For the custom research question, this report examines which storm event types produced the highest estimated economic damage. Economic damage is measured as property damage plus crop damage after converting NOAA damage abbreviations into numeric dollar values.
damage_by_event <- storm_clean %>%
group_by(EVENT_TYPE) %>%
summarise(
event_count = n_distinct(EVENT_ID),
property_damage = sum(property_damage_value, na.rm = TRUE),
crop_damage = sum(crop_damage_value, na.rm = TRUE),
total_damage = sum(total_damage_value, na.rm = TRUE),
avg_damage_per_event = total_damage / event_count,
.groups = "drop"
) %>%
arrange(desc(total_damage))
top_damage_events <- damage_by_event %>%
slice_head(n = 10)
kable(
top_damage_events,
caption = "Top 10 event types by estimated economic damage in 2025",
format.args = list(big.mark = ",")
)
| EVENT_TYPE | event_count | property_damage | crop_damage | total_damage | avg_damage_per_event |
|---|---|---|---|---|---|
| Tornado | 1,591 | 1,906,326,500 | 3,373,000 | 1,909,699,500 | 1,200,313.953 |
| Flash Flood | 5,393 | 1,297,150,550 | 785,000 | 1,297,935,550 | 240,670.415 |
| Wildfire | 350 | 788,932,110 | 193,415,000 | 982,347,110 | 2,806,706.029 |
| Thunderstorm Wind | 21,807 | 210,492,330 | 58,624,250 | 269,116,580 | 12,340.835 |
| Flood | 2,261 | 92,357,950 | 45,000 | 92,402,950 | 40,868.178 |
| Hail | 9,205 | 60,072,500 | 2,300,000 | 62,372,500 | 6,775.937 |
| Debris Flow | 163 | 50,600,200 | 1,000 | 50,601,200 | 310,436.810 |
| Drought | 3,283 | 37,133,250 | 2,370,000 | 39,503,250 | 12,032.668 |
| Lightning | 288 | 22,600,150 | 15,400 | 22,615,550 | 78,526.215 |
| High Wind | 4,603 | 12,162,600 | 49,000 | 12,211,600 | 2,652.965 |
ggplot(top_damage_events,
aes(x = fct_reorder(EVENT_TYPE, total_damage),
y = total_damage)) +
geom_col() +
coord_flip() +
labs(
title = "Top 10 Event Types by Estimated Economic Damage",
subtitle = "Total damage = property damage + crop damage",
x = "Event Type",
y = "Estimated Damage"
) +
scale_y_continuous(labels = dollar) +
theme_minimal()
Figure 4. Top 10 storm event types by estimated economic damage in 2025. Total damage combines property and crop damage estimates.
This economic analysis adds another dimension to the public health analysis.
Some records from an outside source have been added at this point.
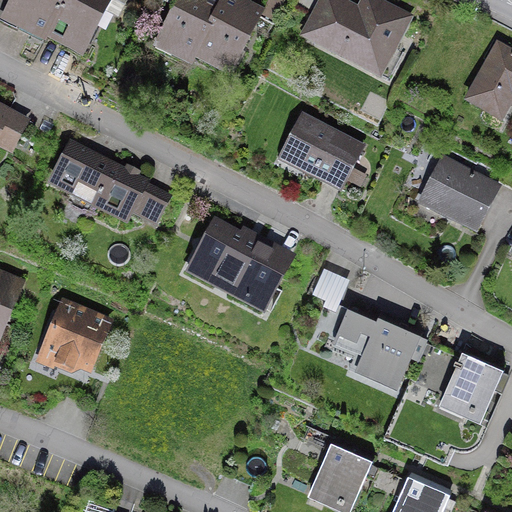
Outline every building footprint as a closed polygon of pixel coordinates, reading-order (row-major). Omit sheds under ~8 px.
[(0,0),(0,14),(8,18),(17,0),(0,0)] [(50,31),(66,0),(17,0),(8,18),(45,39),(50,31)] [(66,0),(50,31),(88,53),(117,0),(66,0)] [(190,65),(194,56),(222,0),(181,0),(157,49),(190,65)] [(251,0),(222,0),(194,56),(236,77),(270,9),(251,0)] [(371,0),(365,13),(339,0),(327,0),(304,47),(383,88),(417,22),(372,0),(371,0)] [(511,53),(500,47),(468,108),(510,130),(511,125),(511,53)] [(0,108),(0,170),(25,121),(0,108)] [(372,153),(303,116),(277,164),(346,201),(372,153)] [(171,191),(76,147),(51,199),(146,243),(171,191)] [(507,196),(443,165),(419,214),(483,245),(507,196)] [(287,247),(202,200),(171,256),(256,303),(287,247)] [(336,312),(351,279),(323,267),(312,294),(326,300),(323,306),(336,312)] [(0,329),(18,281),(0,273),(0,329)] [(426,331),(358,299),(336,343),(358,354),(351,368),(398,391),(426,331)] [(115,325),(66,303),(43,356),(92,378),(115,325)] [(509,371),(465,351),(441,404),(485,424),(509,371)] [(353,511),(376,464),(333,444),(309,496),(344,511),(353,511)] [(445,511),(453,495),(409,475),(391,511),(445,511)]
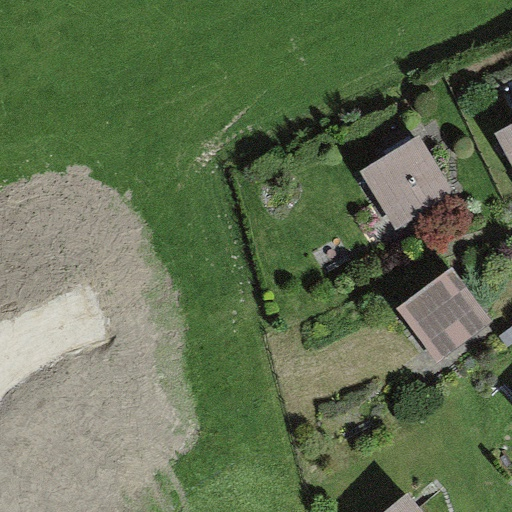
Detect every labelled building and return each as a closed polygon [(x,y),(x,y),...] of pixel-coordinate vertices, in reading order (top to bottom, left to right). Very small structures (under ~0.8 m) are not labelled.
[(511,129),(497,137),(511,164),(511,129)] [(420,141),(361,178),(397,235),(456,198),(420,141)] [(494,326),(453,271),(397,313),(438,368),(494,326)] [(0,442),(0,511),(16,511),(41,492),(0,442)] [(420,511),(408,498),(391,511),(420,511)]
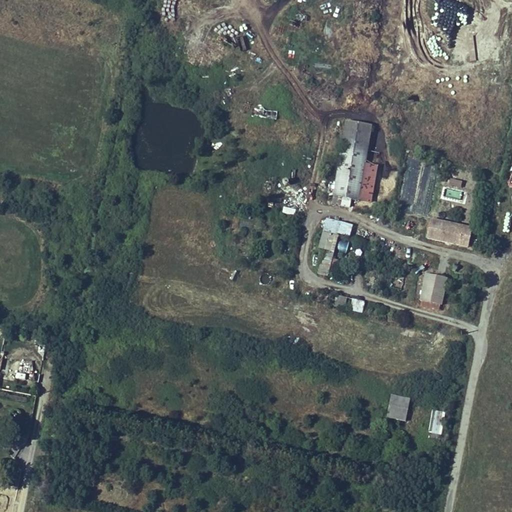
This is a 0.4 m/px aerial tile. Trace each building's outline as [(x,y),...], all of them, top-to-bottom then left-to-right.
[(280,112),(279,120),(297,124),(298,115),(280,112)] [(340,113),(335,138),(360,144),(366,119),(340,113)] [(360,144),(335,138),(323,197),(334,199),(336,192),(351,195),(360,144)] [(370,160),(358,158),(351,195),(364,197),(370,160)] [(449,177),(448,184),(461,187),(463,180),(449,177)] [(461,220),(424,212),(420,232),(457,240),(461,220)] [(318,213),(311,243),(316,244),(311,269),(322,270),(332,216),(318,213)] [(466,221),(461,220),(457,240),(462,241),(466,221)] [(346,253),(349,242),(339,239),(336,250),(346,253)] [(419,265),(413,294),(435,299),(441,269),(419,265)] [(328,288),(326,299),(356,306),(359,294),(328,288)] [(287,337),(288,344),(298,343),(297,336),(287,337)] [(383,398),(381,410),(401,414),(403,403),(383,398)] [(431,410),(429,437),(442,438),(444,411),(431,410)]
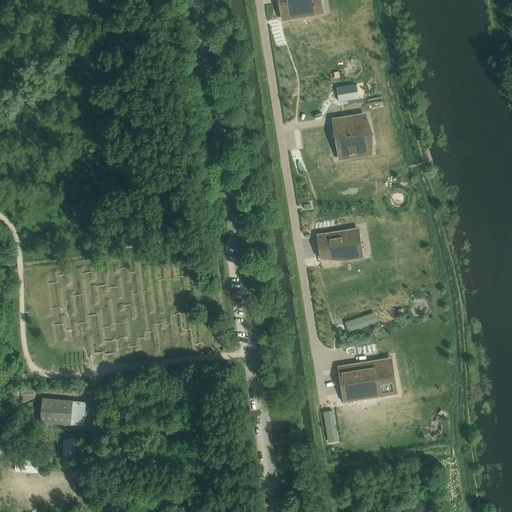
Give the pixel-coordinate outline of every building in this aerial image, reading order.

Some hazards may be very damaging financially but may not rank as highly in injuries or deaths, while other hazards may have a larger human impact than economic impact. Considering both dimensions provides a more complete understanding of severe weather risk.
This report analyzed the 2025 NOAA Storm Events data by linking the
details, locations, and fatalities files using EVENT_ID.
The results identify the event types with the greatest public health
impact, the state-event combinations with the highest event counts, the
seasonal timing of major storm event types, and the event types
associated with the greatest estimated economic damage. The analysis
shows why emergency managers should consider several dimensions of risk
rather than relying only on event frequency. Events that happen often
are not always the most harmful, and events that cause the greatest
economic damage may differ from events that produce the greatest public
health burden. The project is reproducible because it begins with the
raw CSV files, documents each transformation, and shows the code used to
generate each table and figure. This analysis demonstrates that severe
weather risk is multi-dimensional and cannot be evaluated based on
frequency alone. While events such as thunderstorm winds occur most
often, events like excessive heat and tornadoes have significantly
greater impacts on human life. Additionally, economic damage is driven
by a different set of event types, further emphasizing the need for a
comprehensive approach to risk assessment. By combining public health,
geographic, seasonal, and economic perspectives, this report provides a
more complete understanding of storm event risk in the United States.
These insights can support policymakers and emergency management
agencies in making more informed, data-driven decisions.